Nonostante i 47 miliardi spesi dagli italiani per acquisto di nuove auto - un record storico - il numero delle vendite di automobili in realtà è diminuito di quasi il 22% nell'ultimo anno, indice di una profonda crisi del settore. I miliardi spesi per l'acquisto di automobili in realtà sono da mettersi in relazione all'aumento dei prezzi che negli ultimi vent'anni è salito continuamente.
I prezzi delle automobili sono in continua ascesa - negli ultimi anni il costo di un modello di fascia media è salito fino a quasi 30.000 euro - più o meno quasi una ventina di stipendi medio bassi.
Mio padre nel '71 acquistò una Fiat 128 pagandola circa 1 milione e quattrocentomila lire, circa 7 o 8 stipendi medi dell'epoca.

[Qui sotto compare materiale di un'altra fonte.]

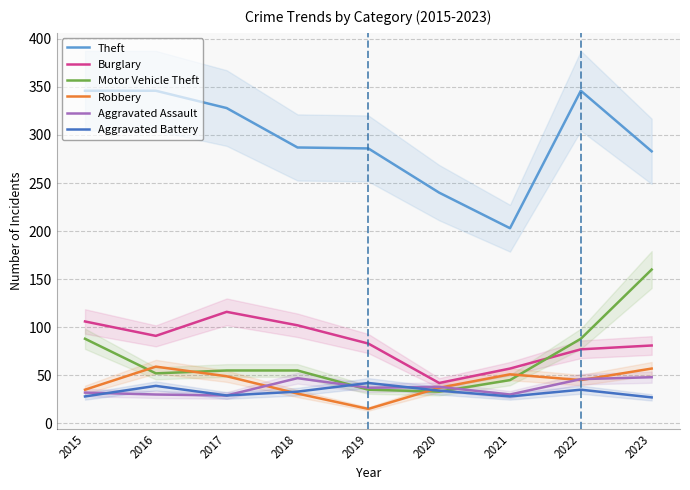

How many data points in Burglary are above 83?

4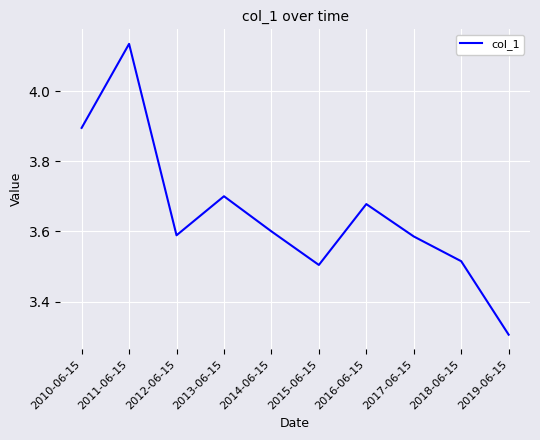

Is it true that the value at 2014-06-15 is 3.6?

True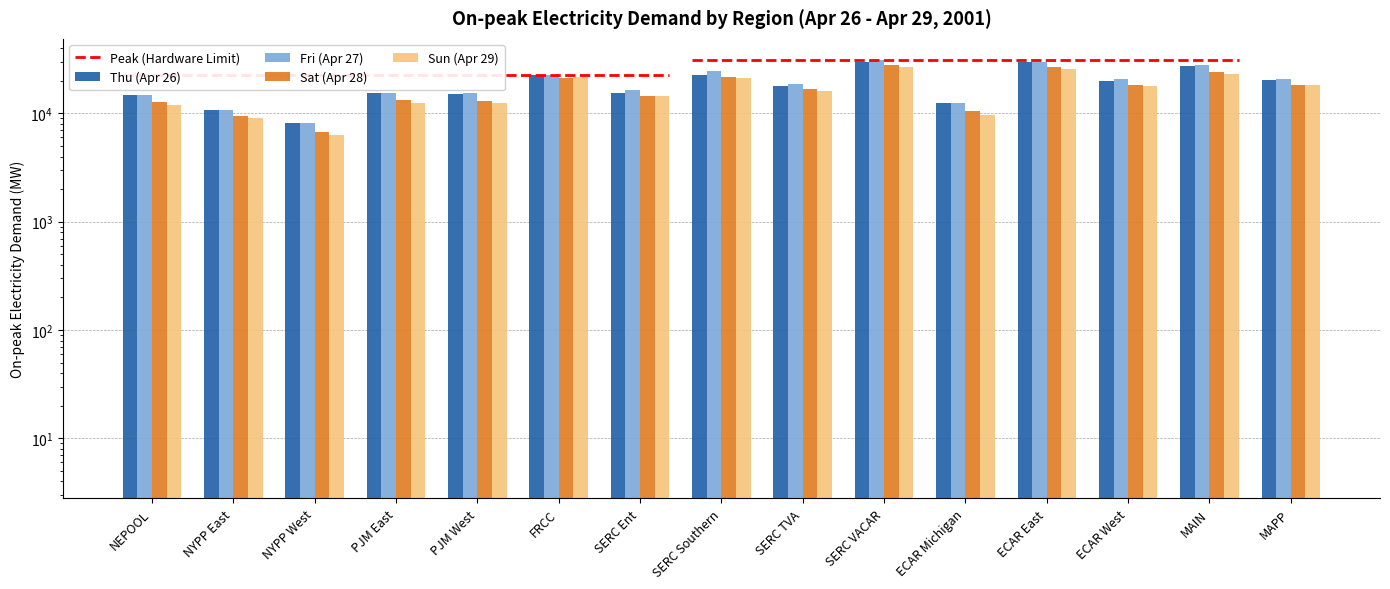

How many distinct data groups are displayed?

4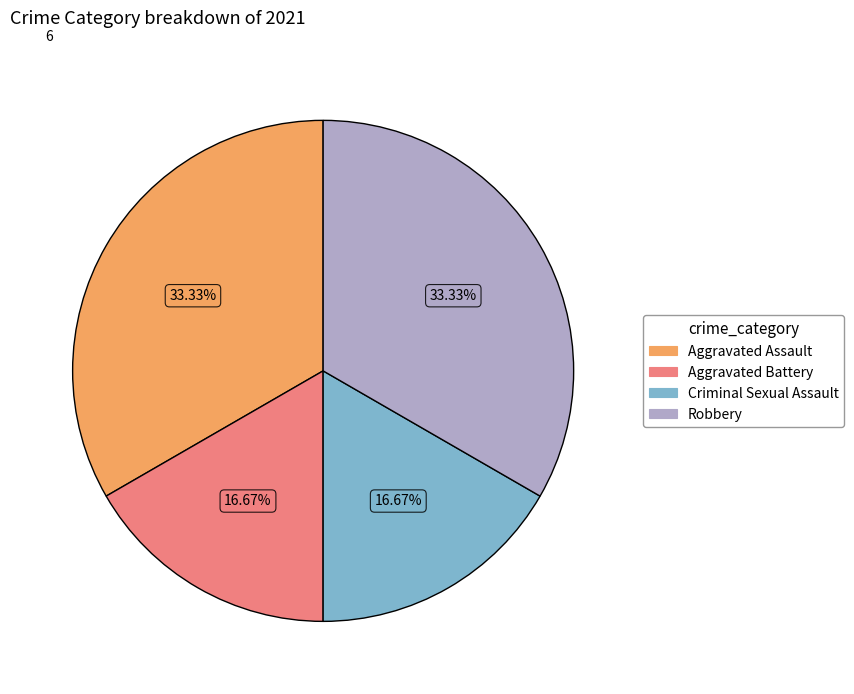

To the nearest percent, what percentage of the pie is Robbery?

33%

L'aumento del costo delle auto è stato di oltre il 40% in cinque anni e modelli di fascia bassa - quelle che erano le utilitarie di una volta - sono praticamente scomparsi.
Le cilindrate sotto i 900 cc. sono in gran parte uscite dai listini da diversi anni, molte auto sono ibride (e costano di più) mentre le vendite dei modelli elettrici qui in Italia non hanno decollato mai in modo significativo penalizzate dal costo dell'energia e dall'assenza di una rete di ricarica.
Da noi l'età del parco macchine in circolazione sta nuovamente aumentando dopo gli anni del boom.
Molti dicono che l'auto non è più commercialmente un prodotto di punta come è stato in passato ma non sono molto d'accordo. In un paese come il nostro, con un sistema di trasporti pubblici poco più che embrionale, l'auto per molti è ancora una necessità vitale.
Il problema è che nessun costruttore ha realmente innovato e cercato di vendere modelli realmente appetibili. Se vediamo i modelli di auto oggi in commercio, possiamo notare che all'interno di una stessa fascia di appartenenza tutti quelli che i vari costruttori propongono sono in realtà quasi identici con caratteristiche praticamente uguali, spesso con parti meccaniche unificate e prestazioni molto simili.
Le case costruttrici poi non hanno più rischiato come nel passato introducendo modelli realmente innovativi o aprendo altre fasce di mercato. Paradossalmente la Fiat di Valletta è stata molto più moderna e innovativa della Stellantis di John Elkann.
Le case automobilistiche di oggi investono poco rispetto a quanto succedeva cinquanta anni fa e cercano comunque di guadagnare alzando i prezzi.
Quello dell'auto è un mercato ingessato senza novità reali e con una unificazione e una banalizzazione dell'offerta sempre più elevata e credo che dovremmo preparaci ad affrontare una crisi del settore sempre più profonda che segnerà profondamente l'economia europea e l'economia italiana.
Quasi tutti i governi d'Europa non stanno gestendo bene la trasformazione ecologica e i cambiamenti del mercato dell'auto e la crisi ormai si fa sentire anche in quei paesi dove l'industria automobilistica l'ha fatta da padrone per decenni.